Andei pelo deserto em busca de Pedro, o Eremita, talvez ele soubesse quem seria o protegido do Deus cristão, o mesmo que quis as cruzadas contra os infiéis. Temi, obviamente, que pudessem ser leitores dos editoriais da mídia nativa, Pedro e o Altíssimo, de sorte a praticar o wishful thinking. Mesmo assim parti no encalço do frade pregador. Acabei por encontrá-lo no próprio Vaticano, envergava um clergyman muito bem cortado. Foi evasivo, todas as suas preocupações dizem respeito agora ao escândalo dos padres pedófilos. Limitou-se a comentar: “No meu tempo também aconteciam coisas terríveis, os homens pecavam com ursos, éguas, ovelhas”.

Não esqueci madame Blavatsky e a alcancei munido das fotos de Dilma e Serra. Ela esquecera seu pêndulo, infelizmente, a girar sobre as imagens contaria o futuro de cada um. Frequentei os terreiros, mas o pessoal caiu em transe alcoólico. Em vão fui atrás de videntes, cartomantes, jogadores de búzios.

Os profetas estavam a pretender que o colega Daniel se tornasse domador de circo. Os numerólogos perderam-se no labirinto dos logaritmos. Cheguei a cogitar de Paulo Coelho, a quem pediria o endereço de algum alquimista de confiança. Não faltou quem me avisasse: certos assuntos ele só trata com José Dirceu.

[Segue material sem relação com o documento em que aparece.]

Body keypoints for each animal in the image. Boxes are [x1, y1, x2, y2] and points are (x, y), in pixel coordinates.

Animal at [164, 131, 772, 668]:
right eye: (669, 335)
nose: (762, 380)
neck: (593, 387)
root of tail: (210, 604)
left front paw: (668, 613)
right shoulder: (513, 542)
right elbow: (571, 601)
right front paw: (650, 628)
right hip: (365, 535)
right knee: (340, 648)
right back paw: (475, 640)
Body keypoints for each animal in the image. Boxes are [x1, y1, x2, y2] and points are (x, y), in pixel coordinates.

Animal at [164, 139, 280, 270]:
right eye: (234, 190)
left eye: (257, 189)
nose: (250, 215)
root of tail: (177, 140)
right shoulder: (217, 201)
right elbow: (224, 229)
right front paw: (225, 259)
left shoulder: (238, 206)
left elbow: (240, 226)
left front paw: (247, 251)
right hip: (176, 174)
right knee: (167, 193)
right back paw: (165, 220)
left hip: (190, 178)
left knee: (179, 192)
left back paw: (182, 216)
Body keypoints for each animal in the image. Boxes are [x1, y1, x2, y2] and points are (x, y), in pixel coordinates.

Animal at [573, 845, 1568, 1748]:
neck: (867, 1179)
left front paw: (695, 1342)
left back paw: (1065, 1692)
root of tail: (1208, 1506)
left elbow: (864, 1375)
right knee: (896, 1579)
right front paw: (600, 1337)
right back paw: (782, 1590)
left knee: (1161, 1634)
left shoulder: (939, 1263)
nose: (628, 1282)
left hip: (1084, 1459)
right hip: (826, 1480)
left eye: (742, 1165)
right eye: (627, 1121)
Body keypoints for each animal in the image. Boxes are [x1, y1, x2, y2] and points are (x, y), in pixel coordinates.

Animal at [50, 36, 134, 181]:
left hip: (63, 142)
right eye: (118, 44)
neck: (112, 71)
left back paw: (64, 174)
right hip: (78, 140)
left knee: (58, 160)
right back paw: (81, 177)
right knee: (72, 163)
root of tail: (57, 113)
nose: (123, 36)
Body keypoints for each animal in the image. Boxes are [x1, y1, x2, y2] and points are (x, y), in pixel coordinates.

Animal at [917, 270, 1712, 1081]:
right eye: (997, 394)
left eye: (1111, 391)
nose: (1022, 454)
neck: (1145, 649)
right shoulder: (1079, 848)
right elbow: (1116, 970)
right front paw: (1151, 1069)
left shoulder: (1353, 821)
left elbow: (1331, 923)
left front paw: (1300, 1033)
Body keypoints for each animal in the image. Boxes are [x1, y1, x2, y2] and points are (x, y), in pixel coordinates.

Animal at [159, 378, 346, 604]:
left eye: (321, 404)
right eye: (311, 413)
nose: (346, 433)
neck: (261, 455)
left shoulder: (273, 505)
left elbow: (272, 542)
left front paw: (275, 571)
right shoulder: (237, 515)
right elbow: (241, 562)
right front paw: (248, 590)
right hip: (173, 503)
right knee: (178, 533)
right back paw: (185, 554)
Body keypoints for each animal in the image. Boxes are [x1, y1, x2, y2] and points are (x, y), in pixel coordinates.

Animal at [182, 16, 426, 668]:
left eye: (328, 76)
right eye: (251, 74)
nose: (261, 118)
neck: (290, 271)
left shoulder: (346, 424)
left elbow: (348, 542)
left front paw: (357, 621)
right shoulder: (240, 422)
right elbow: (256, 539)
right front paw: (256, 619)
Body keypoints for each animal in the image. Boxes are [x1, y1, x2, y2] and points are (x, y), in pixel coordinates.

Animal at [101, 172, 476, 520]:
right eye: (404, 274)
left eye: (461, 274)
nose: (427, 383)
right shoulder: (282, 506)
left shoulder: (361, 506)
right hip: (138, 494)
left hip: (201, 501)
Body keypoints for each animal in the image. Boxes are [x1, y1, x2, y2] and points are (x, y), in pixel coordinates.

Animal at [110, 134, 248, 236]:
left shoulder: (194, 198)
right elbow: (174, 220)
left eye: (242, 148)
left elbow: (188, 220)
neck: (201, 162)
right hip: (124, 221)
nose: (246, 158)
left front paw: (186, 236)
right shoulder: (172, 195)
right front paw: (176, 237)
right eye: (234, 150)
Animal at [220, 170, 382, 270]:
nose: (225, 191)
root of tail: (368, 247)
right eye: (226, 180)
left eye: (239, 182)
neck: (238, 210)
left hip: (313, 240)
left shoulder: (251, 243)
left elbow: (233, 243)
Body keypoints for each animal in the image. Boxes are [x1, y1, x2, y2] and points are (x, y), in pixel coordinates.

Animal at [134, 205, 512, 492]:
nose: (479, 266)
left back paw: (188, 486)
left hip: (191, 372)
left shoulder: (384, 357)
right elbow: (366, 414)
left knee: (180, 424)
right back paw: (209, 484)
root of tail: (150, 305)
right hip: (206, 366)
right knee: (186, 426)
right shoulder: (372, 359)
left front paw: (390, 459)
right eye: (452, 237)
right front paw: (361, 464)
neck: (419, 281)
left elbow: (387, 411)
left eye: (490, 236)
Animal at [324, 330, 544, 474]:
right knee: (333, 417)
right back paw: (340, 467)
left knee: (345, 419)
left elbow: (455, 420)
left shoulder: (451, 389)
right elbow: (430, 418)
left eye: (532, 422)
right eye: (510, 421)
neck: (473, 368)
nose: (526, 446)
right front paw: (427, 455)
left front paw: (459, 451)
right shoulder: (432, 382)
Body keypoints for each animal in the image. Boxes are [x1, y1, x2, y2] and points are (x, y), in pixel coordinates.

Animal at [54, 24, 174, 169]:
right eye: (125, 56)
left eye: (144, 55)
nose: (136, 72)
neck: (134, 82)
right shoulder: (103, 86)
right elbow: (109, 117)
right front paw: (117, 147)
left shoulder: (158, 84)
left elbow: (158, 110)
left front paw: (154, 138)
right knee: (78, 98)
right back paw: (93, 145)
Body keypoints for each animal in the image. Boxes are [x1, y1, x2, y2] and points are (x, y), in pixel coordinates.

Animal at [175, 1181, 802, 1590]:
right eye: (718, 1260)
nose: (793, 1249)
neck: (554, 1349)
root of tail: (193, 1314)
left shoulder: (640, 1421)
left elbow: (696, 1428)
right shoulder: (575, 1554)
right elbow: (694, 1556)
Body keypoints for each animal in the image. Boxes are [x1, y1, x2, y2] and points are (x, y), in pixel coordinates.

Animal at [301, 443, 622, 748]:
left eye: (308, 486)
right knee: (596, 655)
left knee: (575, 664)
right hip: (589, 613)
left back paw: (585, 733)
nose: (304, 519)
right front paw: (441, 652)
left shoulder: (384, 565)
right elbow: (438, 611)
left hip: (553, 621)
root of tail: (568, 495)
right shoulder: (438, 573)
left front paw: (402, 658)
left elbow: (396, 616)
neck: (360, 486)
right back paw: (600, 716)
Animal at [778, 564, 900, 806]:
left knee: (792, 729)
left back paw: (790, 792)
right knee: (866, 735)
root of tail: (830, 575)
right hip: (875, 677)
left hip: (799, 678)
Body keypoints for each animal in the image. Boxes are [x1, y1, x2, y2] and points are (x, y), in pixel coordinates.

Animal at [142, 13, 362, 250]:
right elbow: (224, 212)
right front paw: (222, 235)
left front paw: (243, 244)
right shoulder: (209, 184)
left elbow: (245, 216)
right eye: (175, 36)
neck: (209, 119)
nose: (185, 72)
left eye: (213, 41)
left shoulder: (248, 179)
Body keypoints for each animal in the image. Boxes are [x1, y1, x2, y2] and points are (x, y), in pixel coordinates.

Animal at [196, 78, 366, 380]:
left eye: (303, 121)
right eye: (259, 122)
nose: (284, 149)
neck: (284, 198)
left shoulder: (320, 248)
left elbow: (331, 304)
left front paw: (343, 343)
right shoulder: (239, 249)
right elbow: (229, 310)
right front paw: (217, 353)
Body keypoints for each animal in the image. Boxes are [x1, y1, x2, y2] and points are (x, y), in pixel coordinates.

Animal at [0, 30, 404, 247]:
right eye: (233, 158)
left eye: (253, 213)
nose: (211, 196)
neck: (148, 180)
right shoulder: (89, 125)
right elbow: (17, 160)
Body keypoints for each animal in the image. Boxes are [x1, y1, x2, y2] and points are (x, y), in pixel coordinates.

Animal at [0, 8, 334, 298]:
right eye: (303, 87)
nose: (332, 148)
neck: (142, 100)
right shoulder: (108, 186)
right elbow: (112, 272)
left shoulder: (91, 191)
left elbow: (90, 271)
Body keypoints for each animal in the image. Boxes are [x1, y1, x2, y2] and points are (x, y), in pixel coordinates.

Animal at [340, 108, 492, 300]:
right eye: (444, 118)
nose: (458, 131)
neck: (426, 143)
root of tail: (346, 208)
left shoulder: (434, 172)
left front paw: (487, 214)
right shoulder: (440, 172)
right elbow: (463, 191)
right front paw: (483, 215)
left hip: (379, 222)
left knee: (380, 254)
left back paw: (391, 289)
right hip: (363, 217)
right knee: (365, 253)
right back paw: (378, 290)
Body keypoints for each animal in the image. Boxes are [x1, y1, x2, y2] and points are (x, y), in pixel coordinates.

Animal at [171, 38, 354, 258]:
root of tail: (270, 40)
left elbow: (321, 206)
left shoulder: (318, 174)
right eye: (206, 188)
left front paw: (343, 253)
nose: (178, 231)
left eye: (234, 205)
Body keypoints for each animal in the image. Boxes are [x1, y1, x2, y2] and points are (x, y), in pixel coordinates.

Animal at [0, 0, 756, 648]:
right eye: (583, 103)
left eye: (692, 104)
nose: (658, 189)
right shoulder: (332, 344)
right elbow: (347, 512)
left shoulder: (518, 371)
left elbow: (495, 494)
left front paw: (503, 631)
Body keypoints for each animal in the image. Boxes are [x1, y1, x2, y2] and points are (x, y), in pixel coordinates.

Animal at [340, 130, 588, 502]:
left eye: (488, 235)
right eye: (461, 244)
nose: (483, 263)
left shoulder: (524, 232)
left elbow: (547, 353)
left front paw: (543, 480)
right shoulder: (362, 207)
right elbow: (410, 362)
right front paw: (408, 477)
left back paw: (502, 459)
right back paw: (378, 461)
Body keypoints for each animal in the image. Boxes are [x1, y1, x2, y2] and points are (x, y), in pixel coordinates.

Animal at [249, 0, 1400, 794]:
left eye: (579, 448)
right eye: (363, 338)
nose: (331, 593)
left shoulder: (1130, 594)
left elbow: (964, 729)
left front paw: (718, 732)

Em paz deixei Oscar Quiroga, astrólogo do Estado de S. Paulo, mesmo porque é também o preferido de Serra, o que, em princípio, configura um conflito de interesses. Quiroga foi taxativo, conforme o precioso relato da revista Veja: com todos os sinais astrológicos que ele constatou “seria tolice não arriscar a afirmação de que José Serra deve ser o próximo presidente do Brasil”.

De fato, os sinais são impressionantes: Sol e Netuno em oposição, Lua em Áries, Saturno e Urano em conjugação. Só não ficou claro se quando alude a Saturno também leva em conta o comportamento dos anéis. Contido, Serra admite: “Há uma espécie de ciência por trás disso”. Pensamento singelo, humilde até.

Lembrei-me do antigo Estadão, pioneiro na publicação de horóscopos, se não me engano no final dos anos 40, ou começos dos 50. O jornal carecia de um Quiroga e o astrólogo de plantão recebia contribuições da redação toda. Podia ser de Luiz Carlos Mesquita, o Carlão, que recomendava aos nascidos em Áries que não saíssem de casa no dia seguinte. Ou de meu pai, Giannino, segundo quem os taurinos deveriam abster-se de bifes malpassados. Ele não gostava de carne a verter sangue, e nascera em Touro. Os tempos eram outros.